Chronique

Trouble Kaze

June

Christian Pruvost (tp), Natsuki Tamura (tp), Satoko Fujii (p), Sophie Agnel (p), Didier Lasserre (dms), Peter Orins (dms)

Label / Distribution : Circum Disc

Nous terminions il y a quelques années la chronique de Uminari, le dernier album de Kaze en le qualifiant de « [L’un des] groupes les plus troublants du moment. ». C’était sans savoir que le quartet, en devenant sextet, ferait évoluer son nom en Trouble Kaze. Est-ce un jeu de mot qui soulignerait un cas problématique à l’addition de deux unités ? Est-ce le vent [1] qui se trouble de l’arrivée d’un piano et d’une batterie supplémentaire pour June, longue pièce en cinq mouvements soumises aux éléments ? Toujours est-il que Sophie Agnel et Didier Lasserre transforment durablement l’interaction entre les improvisateurs.

On s’en aperçoit dès la première partie qui commence pourtant dans une tranquillité presque absolue. La trompette de Christian Pruvost, simple souffle à peine chargé d’un ronflement mat, trace à petits traits une carte où chaque geste paraît créer un monde infinitésimal. Satoko Fujii, comme Agnel, est souvent plongée dans les entrailles encordées de son piano. Etre deux renverse les alliances passées ; naturellement attirée par la batterie palpitante de Peter Orins, Fujii est désormais aimantée à sa collègue pianiste qui dresse avec elle un paysage luxuriant comme une forêt vierge (« Part II », où l’on ignore la provenance des sons). Ce nouvel équilibre est la clé de cet enregistrement à la Malterie en juin 2015. Le quartet était essentiellement basé sur la doublette fusionnelle des trompettes de Pruvost et de Natsuki Tamura, avec des frappes différentes de chaque côté. Ici, avec trois duos (batteries, pianos, trompettes), la symétrie est parfaite, jusque dans la scénographie. L’intense « Part III », la plus agitée de toutes, donne même le sentiment d’une articulation en deux trios piano/trompette/batterie qui se chevaucheraient plus qu’ils s’opposeraient.

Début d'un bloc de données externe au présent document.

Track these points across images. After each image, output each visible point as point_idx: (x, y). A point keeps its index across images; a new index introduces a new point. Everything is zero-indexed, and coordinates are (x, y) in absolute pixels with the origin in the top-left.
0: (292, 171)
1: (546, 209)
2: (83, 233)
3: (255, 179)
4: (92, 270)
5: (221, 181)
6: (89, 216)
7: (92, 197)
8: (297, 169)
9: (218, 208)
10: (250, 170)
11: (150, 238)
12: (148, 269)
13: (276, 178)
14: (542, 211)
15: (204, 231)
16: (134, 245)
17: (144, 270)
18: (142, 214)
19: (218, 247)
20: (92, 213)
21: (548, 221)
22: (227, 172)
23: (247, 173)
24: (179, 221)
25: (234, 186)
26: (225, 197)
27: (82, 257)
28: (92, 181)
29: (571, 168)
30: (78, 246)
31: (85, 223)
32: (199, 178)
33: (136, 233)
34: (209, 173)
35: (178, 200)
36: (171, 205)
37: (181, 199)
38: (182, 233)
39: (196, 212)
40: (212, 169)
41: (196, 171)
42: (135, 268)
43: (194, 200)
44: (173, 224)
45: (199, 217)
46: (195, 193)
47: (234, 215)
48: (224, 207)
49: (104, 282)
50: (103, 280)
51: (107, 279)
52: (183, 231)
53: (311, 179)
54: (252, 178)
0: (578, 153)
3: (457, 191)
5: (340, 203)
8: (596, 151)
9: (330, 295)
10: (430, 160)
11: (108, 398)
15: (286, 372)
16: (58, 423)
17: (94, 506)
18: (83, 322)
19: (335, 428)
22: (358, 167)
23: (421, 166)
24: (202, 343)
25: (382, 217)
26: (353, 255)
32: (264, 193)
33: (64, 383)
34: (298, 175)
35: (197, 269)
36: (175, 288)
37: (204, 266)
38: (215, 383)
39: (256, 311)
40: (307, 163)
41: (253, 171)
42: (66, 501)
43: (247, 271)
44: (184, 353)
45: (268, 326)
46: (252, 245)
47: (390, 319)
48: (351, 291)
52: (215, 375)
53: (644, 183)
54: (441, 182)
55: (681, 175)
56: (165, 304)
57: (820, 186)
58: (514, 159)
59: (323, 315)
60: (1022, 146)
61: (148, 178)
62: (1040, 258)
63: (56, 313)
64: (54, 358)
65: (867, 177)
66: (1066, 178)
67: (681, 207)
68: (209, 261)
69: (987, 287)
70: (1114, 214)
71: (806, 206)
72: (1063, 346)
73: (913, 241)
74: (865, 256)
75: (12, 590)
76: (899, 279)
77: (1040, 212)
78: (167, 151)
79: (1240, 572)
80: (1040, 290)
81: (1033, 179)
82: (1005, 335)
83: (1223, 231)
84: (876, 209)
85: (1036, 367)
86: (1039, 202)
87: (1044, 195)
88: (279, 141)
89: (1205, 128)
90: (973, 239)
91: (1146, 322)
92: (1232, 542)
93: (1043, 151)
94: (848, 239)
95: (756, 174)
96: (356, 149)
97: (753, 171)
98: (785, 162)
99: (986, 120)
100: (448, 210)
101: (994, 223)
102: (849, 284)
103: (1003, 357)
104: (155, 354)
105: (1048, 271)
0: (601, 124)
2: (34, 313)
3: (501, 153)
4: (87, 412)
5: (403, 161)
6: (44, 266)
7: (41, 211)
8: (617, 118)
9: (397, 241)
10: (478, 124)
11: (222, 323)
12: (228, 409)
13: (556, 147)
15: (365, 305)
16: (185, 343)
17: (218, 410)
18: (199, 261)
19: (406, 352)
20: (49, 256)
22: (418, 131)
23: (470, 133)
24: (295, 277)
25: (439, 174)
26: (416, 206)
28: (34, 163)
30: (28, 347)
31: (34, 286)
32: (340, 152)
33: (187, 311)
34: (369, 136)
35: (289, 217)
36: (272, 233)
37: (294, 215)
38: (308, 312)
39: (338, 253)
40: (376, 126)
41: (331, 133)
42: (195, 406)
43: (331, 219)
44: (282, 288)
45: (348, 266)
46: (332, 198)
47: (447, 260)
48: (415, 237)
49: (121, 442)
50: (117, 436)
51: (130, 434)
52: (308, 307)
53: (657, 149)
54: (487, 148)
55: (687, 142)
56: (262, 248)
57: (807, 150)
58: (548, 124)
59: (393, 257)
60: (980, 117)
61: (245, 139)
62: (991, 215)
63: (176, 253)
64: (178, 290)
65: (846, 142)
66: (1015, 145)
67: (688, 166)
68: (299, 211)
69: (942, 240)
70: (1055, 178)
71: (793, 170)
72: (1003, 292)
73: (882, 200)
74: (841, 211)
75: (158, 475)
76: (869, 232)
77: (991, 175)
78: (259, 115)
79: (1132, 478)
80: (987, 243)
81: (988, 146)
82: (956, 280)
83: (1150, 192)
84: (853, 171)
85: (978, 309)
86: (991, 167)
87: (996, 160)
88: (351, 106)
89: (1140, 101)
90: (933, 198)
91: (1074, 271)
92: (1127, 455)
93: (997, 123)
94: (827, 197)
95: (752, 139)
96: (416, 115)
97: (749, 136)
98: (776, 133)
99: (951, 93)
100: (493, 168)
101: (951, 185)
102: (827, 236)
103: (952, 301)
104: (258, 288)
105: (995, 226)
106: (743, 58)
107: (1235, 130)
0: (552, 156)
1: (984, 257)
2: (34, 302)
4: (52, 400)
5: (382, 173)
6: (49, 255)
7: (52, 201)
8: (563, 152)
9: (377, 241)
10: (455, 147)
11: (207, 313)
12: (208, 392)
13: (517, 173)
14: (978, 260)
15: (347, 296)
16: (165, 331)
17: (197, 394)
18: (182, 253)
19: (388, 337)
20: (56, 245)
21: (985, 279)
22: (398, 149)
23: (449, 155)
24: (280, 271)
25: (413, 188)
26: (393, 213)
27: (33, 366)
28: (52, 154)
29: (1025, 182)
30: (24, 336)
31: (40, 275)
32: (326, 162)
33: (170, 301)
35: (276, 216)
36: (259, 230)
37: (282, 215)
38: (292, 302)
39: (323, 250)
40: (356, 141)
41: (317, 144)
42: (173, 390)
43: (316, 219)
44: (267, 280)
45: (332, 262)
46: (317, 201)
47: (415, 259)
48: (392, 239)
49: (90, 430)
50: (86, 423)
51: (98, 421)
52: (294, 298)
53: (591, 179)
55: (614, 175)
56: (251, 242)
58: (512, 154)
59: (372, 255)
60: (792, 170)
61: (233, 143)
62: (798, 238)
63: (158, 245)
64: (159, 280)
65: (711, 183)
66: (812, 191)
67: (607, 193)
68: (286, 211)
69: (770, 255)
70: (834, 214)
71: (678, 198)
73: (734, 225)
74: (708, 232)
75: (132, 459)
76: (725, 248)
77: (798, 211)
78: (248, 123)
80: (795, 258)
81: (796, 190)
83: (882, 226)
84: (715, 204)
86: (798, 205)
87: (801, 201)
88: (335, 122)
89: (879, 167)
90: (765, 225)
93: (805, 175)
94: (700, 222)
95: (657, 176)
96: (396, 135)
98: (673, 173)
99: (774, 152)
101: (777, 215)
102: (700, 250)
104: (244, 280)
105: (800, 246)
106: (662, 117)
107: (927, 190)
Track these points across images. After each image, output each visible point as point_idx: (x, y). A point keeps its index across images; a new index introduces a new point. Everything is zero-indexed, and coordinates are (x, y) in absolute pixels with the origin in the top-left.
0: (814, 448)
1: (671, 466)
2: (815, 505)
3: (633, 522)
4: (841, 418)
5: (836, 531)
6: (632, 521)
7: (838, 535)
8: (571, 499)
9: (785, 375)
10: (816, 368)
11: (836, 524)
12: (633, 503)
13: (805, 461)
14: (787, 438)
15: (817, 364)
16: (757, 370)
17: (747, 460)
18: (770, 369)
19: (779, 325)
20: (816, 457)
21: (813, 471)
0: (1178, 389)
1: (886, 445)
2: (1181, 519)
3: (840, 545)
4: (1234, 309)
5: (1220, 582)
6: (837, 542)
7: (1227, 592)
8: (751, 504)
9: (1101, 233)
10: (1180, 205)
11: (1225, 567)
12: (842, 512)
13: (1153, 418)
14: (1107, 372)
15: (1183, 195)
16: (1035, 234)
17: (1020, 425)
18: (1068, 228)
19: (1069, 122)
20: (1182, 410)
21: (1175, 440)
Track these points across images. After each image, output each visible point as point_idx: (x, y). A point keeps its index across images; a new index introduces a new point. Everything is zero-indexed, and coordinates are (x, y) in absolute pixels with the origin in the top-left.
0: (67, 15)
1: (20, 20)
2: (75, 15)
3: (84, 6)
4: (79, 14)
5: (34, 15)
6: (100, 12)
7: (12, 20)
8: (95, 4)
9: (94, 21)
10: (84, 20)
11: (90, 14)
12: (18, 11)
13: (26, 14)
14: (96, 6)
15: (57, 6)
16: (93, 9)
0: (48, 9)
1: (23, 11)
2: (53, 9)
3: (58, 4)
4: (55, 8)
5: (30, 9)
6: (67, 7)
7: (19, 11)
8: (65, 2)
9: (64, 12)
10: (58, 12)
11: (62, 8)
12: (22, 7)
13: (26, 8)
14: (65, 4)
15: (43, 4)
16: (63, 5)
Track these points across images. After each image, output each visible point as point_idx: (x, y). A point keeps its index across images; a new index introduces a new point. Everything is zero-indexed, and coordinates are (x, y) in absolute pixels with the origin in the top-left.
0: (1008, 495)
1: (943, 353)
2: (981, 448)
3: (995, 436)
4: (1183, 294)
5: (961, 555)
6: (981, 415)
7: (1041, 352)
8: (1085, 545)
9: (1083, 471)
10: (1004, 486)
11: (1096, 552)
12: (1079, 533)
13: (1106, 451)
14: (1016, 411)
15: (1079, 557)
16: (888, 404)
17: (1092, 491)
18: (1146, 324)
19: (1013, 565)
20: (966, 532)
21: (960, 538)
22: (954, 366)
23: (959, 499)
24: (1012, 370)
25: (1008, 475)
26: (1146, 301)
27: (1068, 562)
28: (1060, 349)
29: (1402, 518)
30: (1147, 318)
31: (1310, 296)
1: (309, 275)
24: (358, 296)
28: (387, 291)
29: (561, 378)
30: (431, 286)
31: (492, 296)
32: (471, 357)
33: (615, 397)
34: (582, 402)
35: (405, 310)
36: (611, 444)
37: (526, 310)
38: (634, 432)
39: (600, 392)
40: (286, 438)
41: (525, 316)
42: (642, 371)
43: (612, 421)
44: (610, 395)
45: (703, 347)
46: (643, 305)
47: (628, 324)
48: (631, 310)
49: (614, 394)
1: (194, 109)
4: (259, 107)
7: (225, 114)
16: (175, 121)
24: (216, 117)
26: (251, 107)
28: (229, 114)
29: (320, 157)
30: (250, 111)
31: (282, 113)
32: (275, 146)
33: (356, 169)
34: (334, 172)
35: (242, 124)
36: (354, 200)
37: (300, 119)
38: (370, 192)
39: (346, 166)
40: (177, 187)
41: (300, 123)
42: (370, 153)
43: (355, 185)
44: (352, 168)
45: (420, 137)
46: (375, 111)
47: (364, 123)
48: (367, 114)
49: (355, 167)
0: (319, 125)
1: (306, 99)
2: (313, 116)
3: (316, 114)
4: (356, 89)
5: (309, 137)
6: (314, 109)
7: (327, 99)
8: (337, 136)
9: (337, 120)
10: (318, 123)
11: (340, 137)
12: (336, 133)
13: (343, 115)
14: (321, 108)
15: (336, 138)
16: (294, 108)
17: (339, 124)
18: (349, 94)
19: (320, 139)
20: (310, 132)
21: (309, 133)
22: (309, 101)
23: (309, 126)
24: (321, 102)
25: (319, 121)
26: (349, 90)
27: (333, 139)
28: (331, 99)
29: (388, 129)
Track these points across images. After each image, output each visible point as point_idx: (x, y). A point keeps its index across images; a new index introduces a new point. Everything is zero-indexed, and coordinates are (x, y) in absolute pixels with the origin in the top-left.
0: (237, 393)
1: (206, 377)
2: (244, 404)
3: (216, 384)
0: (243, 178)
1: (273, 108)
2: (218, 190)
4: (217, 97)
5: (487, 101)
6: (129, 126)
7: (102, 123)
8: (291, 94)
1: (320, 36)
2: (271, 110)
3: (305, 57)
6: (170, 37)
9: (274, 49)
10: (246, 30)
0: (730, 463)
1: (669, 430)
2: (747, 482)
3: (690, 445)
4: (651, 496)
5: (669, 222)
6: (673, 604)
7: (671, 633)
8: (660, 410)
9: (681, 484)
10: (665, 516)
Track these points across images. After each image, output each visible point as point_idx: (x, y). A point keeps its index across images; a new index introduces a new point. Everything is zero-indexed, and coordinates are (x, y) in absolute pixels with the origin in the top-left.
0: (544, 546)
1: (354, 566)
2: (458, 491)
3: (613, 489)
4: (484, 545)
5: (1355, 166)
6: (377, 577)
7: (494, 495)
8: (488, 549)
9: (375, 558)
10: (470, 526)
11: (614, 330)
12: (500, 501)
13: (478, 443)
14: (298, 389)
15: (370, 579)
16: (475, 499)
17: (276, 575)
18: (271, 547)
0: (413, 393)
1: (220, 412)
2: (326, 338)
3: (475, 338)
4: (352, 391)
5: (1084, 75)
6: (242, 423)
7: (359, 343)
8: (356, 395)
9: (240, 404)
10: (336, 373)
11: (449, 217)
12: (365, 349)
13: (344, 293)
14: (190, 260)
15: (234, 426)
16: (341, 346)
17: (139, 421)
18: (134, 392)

L’ensemble de ces possibilités formelles crée de l’étrangeté jusque dans le silence ou dans la variété des tintements, cliquetis et autres frappes qui proviennent de l’usage plus qu’étendu de chacun des instruments. Dans le cas des trompettistes, la débauche d’objets et de jouets est même de mise, parfois davantage que leur propre embouchure.

Paradoxalement, et c’est un mot apprécié de chacun des artistes ici réunis, l’abandon de la parité franco-nippone a pour effet de renforcer une esthétique imprégnée de la tradition japonaise. « Part 4 » est ainsi un chef d’œuvre de dépouillement qui sait éviter l’écueil du rigorisme. Il y a une dimension mystique indéniable dans la construction des sons et l’intervention de chacun des musiciens. Cela transite par une forme de rituel où les actes sont pesés, réfléchis, et découlent d’une écoute tellement attentive qu’elle en devient presque présente physiquement dans le déroulement de June. Kaze, qu’il soit trouble ou non, exprime bien la beauté brute de la nature. Mais ce disque paraît plus apaisé et serein que les précédents. Le ciel haut et dégagé de la pochette ne semble pas craindre la tempête. Même si la sagesse nous appris à nous méfier du calme qui la précède.